I will attempt to make some response to Paul Healey's welcome appeal.

<<I have a good idea, but I can't test my realisation of its notion if no one is willing to make a contribution.>>

Activity on the list has dropped sharply. Although it is not uncommon for lists to "run their course", I think that it needs to be recognised that the bond of trust among us is quite slender and we need to exercise considerable sensitivity in commenting on contributions, if we are not to silence others.

<<would someone please explain, how they think the dialectical method is supposed to work.>>

My ideas about this question have evolved a lot since initiating the site. It was after all the main object of starting the site: to learn.

Hegel undoubtedly had a "method", that is to say, there is an "inner logic" to how he worked. However, I can't say that I would recommend his method. It belongs to quite another time. This is not to deny that Hegel is one of the greatest of thinkers ... but I could not recommend anyone to *emulate* Hegel today.

The transformation that Marx worked upon Hegel is huge, and Marx is quite explicit in his debt to Hegel.

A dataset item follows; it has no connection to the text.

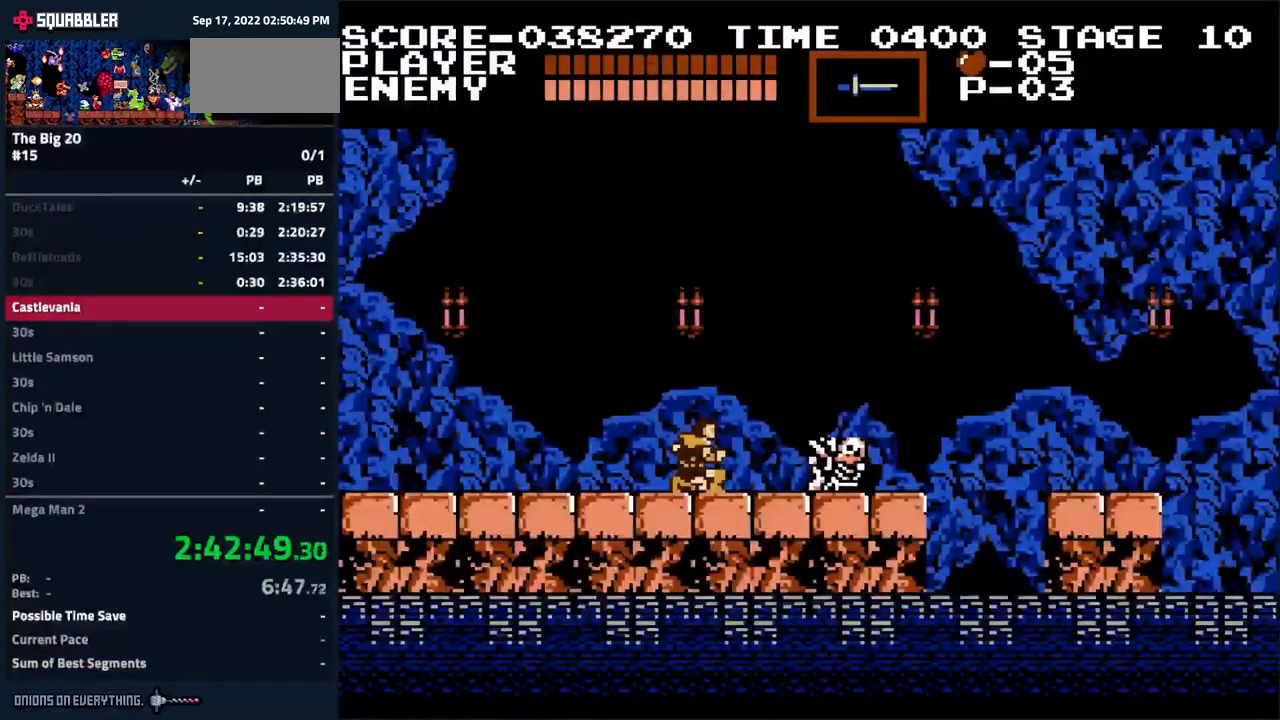
{"buttons": ["B", "DPAD_RIGHT"], "events": [[67, "B", "down"], [250, "B", "up"], [484, "B", "down"]]}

<<For instance, the notion that uses the logical idea, as one that properly belongs to history, appears to me to smack of subjective idealism ...>>

... or something like that ...

I think a study of Hegel is an education in concepts. Concepts are after all the things we use to understand the world, and were, in my view what Hegel was studying.

For example, I learn from Hegel about the contrast between abstract universals and concrete universals, and this understanding continuously helps me in trying to understand things.

For example, I learn from Hegel about the contrast between essence & notion and between being & notion, etc. and about the simplicity of notions and how they become more concrete and the contradictory character of essence.

So the idea is to learn to be critical about the concepts we receive (? not quite "receive") from the world around us and with which we have grown up.

Never do I find that these kind of insights function like some sort of "key" or "method" in the normal sense of the word (a la Edward de Bono). I find it difficult to see how one could study social, ethical and historical questions productively using Hegel, without beginning from a study of Marx.

George and Paul here in Melbourne have said that one ought to "immerse oneself in Hegel", and I agree. But one has to climb out again afterwards, I believe, and subject oneself to a kind of "deprogramming", and "exorcise" the powerful influence of Hegel's wonderful idealistic system.

I tend to imagine that Germany in the 1840s must have been a bit like that.